-- PROBLEM TO WORK ON --
The line with "lamb with herb sauce" marks the first line to copy, and the line with "The advisory committee" marks the last. Transcribe that stretch of the data below exactly, without pictures.

-- RECORDS TO USE --
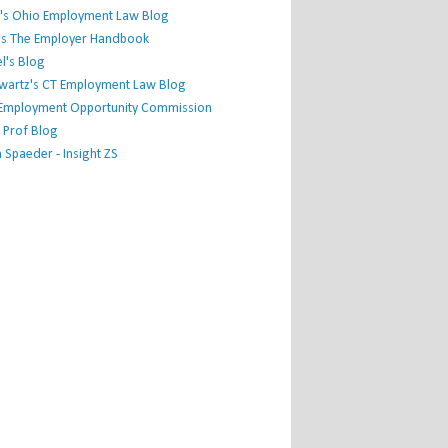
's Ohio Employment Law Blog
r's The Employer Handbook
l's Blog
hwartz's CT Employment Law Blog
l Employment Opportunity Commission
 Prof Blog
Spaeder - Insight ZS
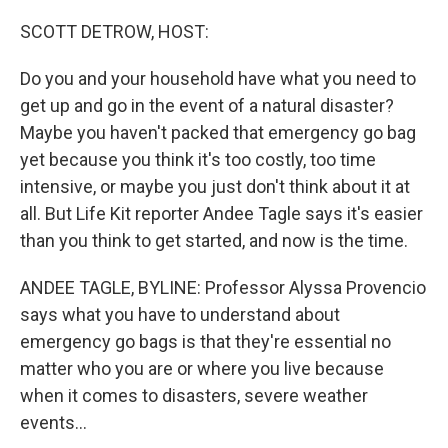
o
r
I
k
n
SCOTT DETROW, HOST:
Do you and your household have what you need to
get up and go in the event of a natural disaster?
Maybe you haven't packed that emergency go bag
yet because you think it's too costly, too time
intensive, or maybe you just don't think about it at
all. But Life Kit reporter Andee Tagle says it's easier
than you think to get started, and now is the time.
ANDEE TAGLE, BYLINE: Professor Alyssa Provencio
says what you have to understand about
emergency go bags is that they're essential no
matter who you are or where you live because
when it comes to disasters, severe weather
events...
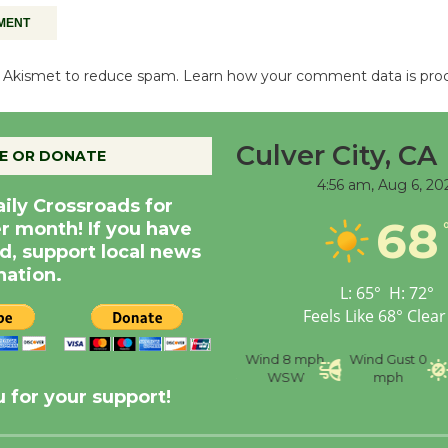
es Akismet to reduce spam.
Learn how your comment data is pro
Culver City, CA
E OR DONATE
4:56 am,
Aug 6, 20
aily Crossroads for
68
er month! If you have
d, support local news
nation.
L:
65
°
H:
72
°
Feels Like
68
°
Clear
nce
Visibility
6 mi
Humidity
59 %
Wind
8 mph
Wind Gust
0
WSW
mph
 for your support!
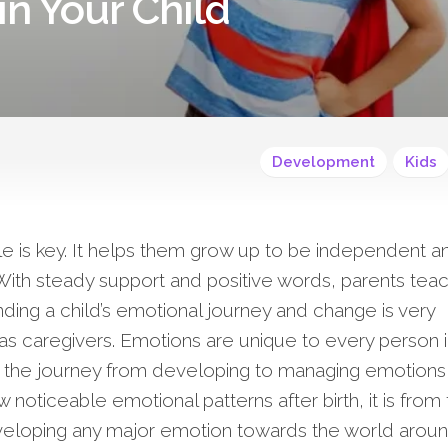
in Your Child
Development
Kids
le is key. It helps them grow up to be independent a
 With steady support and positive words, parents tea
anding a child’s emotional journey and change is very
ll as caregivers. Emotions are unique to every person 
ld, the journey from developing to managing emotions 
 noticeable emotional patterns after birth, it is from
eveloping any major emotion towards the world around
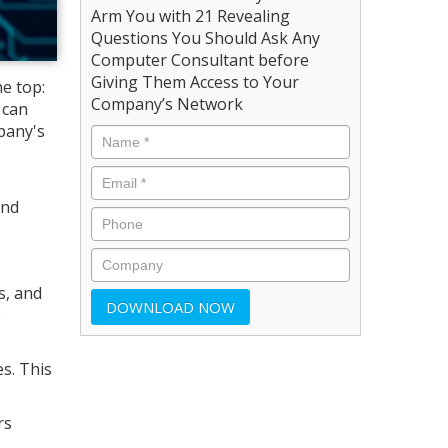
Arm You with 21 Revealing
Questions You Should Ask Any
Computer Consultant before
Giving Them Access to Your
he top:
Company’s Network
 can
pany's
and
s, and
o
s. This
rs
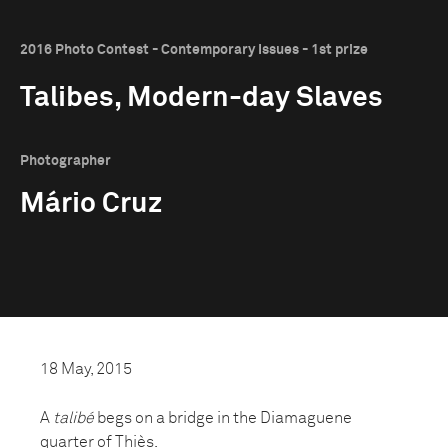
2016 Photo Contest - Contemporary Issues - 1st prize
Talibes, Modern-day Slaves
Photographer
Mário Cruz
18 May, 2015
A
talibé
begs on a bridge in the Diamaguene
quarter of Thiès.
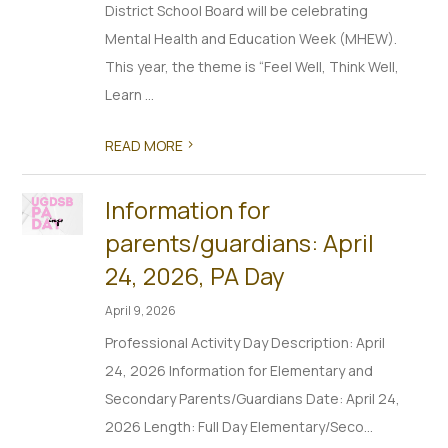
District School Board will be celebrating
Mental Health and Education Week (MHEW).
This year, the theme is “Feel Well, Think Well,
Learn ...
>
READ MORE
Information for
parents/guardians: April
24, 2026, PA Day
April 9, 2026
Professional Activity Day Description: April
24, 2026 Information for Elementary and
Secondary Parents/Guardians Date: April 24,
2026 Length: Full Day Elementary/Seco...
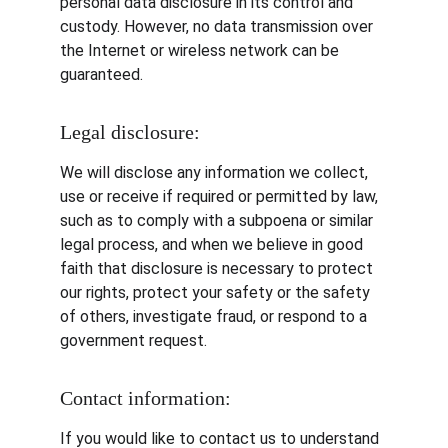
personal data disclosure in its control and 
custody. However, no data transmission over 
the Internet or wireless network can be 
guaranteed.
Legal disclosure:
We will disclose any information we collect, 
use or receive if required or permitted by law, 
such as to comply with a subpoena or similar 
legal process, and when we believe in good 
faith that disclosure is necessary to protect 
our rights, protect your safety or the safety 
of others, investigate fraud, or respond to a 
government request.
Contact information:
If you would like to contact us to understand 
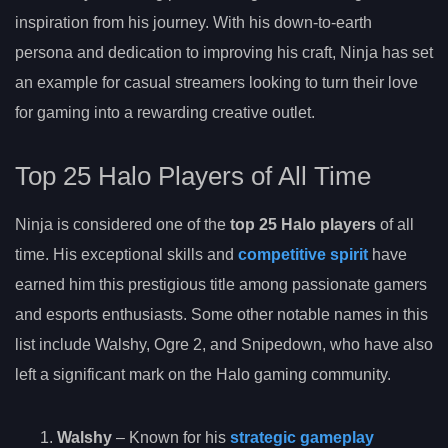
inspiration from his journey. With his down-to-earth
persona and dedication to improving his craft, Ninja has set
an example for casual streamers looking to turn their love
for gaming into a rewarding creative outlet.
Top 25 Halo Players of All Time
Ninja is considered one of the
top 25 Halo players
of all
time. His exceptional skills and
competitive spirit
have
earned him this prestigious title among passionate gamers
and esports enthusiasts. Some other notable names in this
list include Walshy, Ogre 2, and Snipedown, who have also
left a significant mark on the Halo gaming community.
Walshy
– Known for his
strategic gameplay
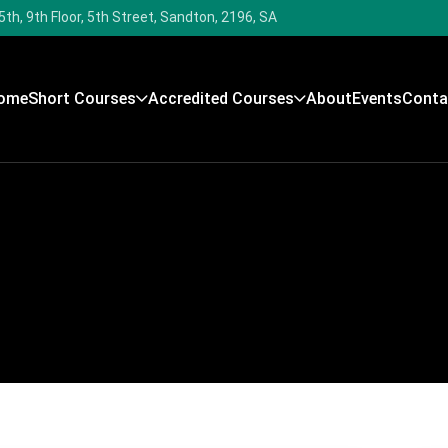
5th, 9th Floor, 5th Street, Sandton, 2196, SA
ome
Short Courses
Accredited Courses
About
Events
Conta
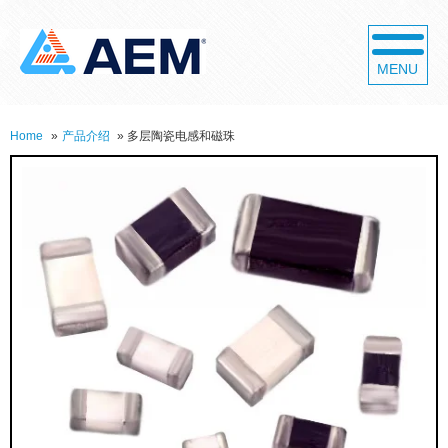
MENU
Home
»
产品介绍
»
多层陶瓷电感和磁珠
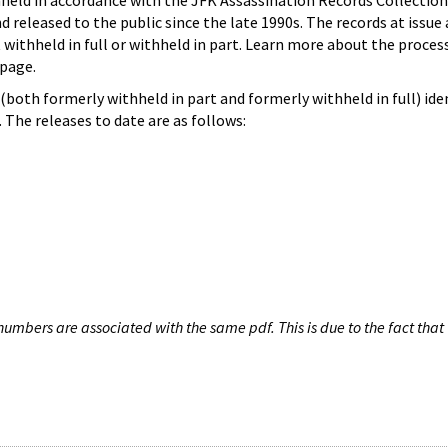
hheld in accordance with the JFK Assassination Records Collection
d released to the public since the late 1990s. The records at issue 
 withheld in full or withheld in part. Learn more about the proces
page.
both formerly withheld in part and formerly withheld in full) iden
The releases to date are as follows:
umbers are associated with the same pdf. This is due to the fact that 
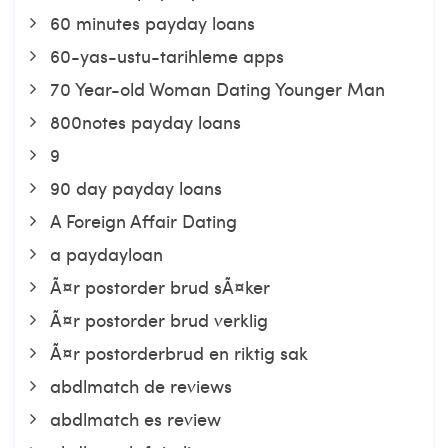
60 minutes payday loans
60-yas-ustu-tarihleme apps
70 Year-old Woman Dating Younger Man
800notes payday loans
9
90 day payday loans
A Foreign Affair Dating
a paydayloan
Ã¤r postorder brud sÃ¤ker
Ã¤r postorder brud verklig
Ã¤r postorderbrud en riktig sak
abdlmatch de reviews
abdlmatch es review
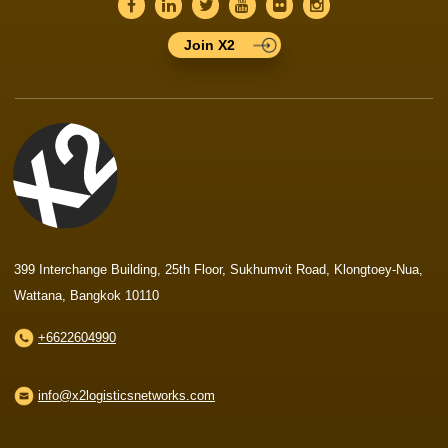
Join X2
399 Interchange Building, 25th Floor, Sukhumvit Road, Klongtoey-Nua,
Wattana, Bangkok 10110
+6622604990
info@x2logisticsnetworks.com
==
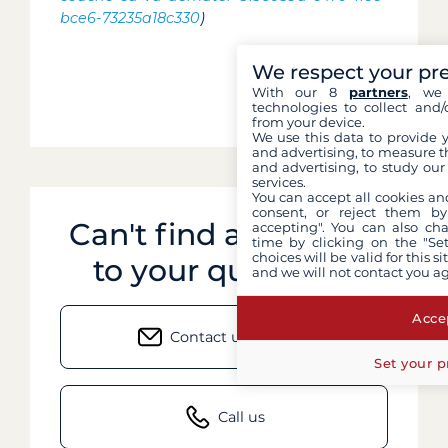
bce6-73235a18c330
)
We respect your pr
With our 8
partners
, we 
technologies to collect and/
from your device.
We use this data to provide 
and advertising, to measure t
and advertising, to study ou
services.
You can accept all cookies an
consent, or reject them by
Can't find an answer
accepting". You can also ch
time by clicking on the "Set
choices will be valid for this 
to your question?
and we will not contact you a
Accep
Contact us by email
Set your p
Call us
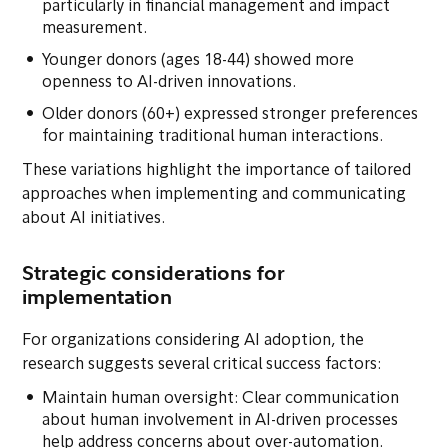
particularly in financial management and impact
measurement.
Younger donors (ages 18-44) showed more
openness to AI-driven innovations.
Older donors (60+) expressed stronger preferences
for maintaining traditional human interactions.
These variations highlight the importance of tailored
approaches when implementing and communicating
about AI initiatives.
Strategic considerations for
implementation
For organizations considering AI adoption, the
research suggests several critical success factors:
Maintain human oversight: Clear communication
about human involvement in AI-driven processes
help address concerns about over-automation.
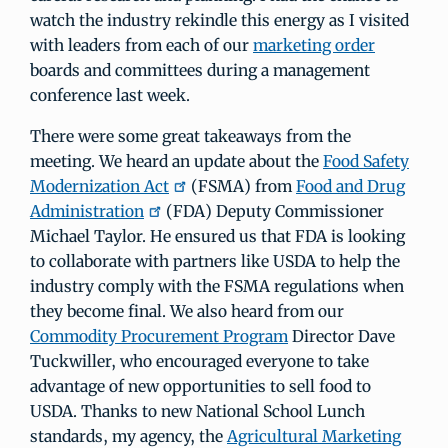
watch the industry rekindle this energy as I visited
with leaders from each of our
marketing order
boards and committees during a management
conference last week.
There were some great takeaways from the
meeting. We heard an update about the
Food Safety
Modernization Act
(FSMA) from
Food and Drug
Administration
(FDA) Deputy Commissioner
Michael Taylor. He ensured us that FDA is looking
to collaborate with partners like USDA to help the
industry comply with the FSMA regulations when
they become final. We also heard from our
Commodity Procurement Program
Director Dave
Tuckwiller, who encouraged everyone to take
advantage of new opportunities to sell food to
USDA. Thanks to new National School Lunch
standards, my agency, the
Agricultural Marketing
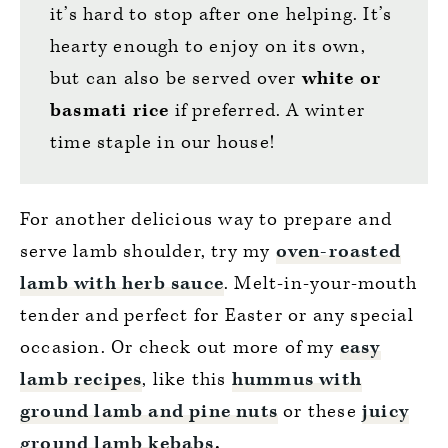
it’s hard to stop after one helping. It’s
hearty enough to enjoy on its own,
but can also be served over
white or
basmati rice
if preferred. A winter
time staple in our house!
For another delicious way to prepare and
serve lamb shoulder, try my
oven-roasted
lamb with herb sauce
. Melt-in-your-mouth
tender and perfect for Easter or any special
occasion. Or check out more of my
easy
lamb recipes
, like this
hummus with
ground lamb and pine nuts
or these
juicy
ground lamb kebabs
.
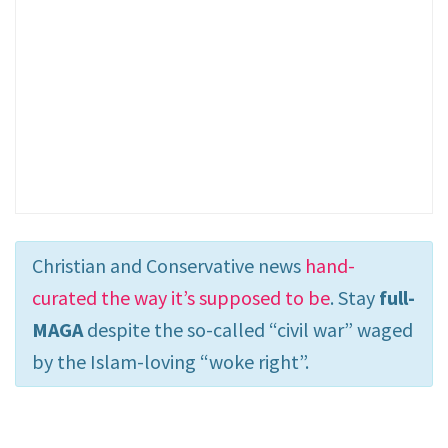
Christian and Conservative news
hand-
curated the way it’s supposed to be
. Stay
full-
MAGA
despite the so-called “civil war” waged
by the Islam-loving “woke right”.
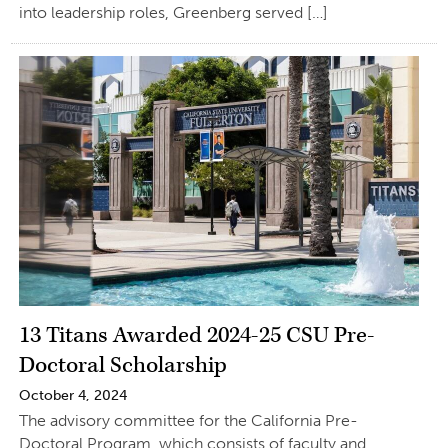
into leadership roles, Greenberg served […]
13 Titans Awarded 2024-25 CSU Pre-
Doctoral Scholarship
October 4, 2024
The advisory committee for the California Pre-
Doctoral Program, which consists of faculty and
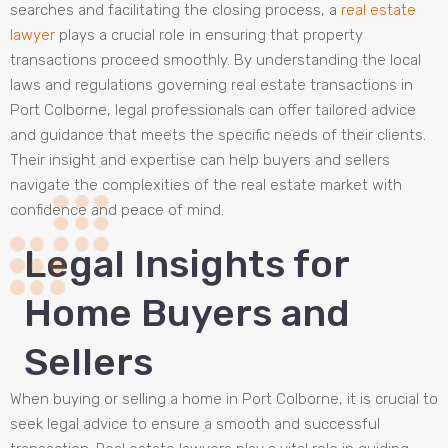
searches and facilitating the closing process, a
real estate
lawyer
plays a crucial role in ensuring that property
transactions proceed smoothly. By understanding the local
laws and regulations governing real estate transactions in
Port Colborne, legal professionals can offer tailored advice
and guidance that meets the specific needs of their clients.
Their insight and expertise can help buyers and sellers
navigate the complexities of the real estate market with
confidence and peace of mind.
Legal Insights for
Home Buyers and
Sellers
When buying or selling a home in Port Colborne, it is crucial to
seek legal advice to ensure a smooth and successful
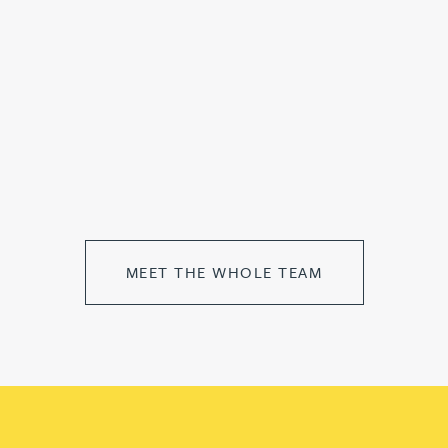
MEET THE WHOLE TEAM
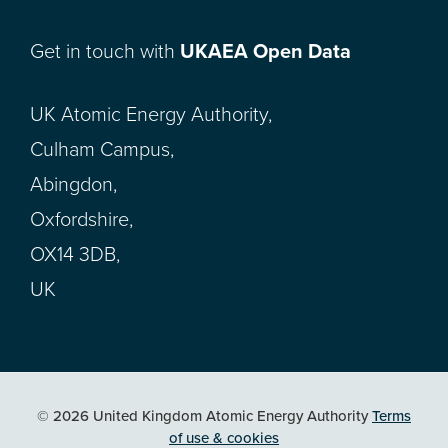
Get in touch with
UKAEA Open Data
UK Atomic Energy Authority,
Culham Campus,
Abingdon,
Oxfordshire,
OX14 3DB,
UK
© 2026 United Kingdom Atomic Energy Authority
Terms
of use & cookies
==
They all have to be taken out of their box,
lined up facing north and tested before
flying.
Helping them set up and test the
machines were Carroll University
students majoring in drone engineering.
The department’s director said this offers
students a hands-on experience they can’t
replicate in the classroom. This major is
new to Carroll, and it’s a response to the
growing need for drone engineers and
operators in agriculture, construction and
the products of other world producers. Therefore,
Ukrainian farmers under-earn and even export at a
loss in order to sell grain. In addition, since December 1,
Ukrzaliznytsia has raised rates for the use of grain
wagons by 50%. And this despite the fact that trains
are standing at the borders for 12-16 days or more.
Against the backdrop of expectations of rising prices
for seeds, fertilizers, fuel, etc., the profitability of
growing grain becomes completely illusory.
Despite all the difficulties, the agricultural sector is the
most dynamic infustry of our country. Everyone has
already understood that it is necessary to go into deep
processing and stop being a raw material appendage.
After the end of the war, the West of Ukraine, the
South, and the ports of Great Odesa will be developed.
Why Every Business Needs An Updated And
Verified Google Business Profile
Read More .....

-- OUTPUT --
lamb with herb sauce
. Melt-in-your-mouth
tender and perfect for Easter or any special
occasion. Or check out more of my
easy
lamb recipes
, like this
hummus with
ground lamb and pine nuts
or these
juicy
ground lamb kebabs
.
Christian and Conservative news
hand-
curated the way it’s supposed to be
. Stay
full-
MAGA
despite the so-called “civil war” waged
by the Islam-loving “woke right”.
into leadership roles, Greenberg served […]
13 Titans Awarded 2024-25 CSU Pre-
Doctoral Scholarship
October 4, 2024
The advisory committee for the California Pre-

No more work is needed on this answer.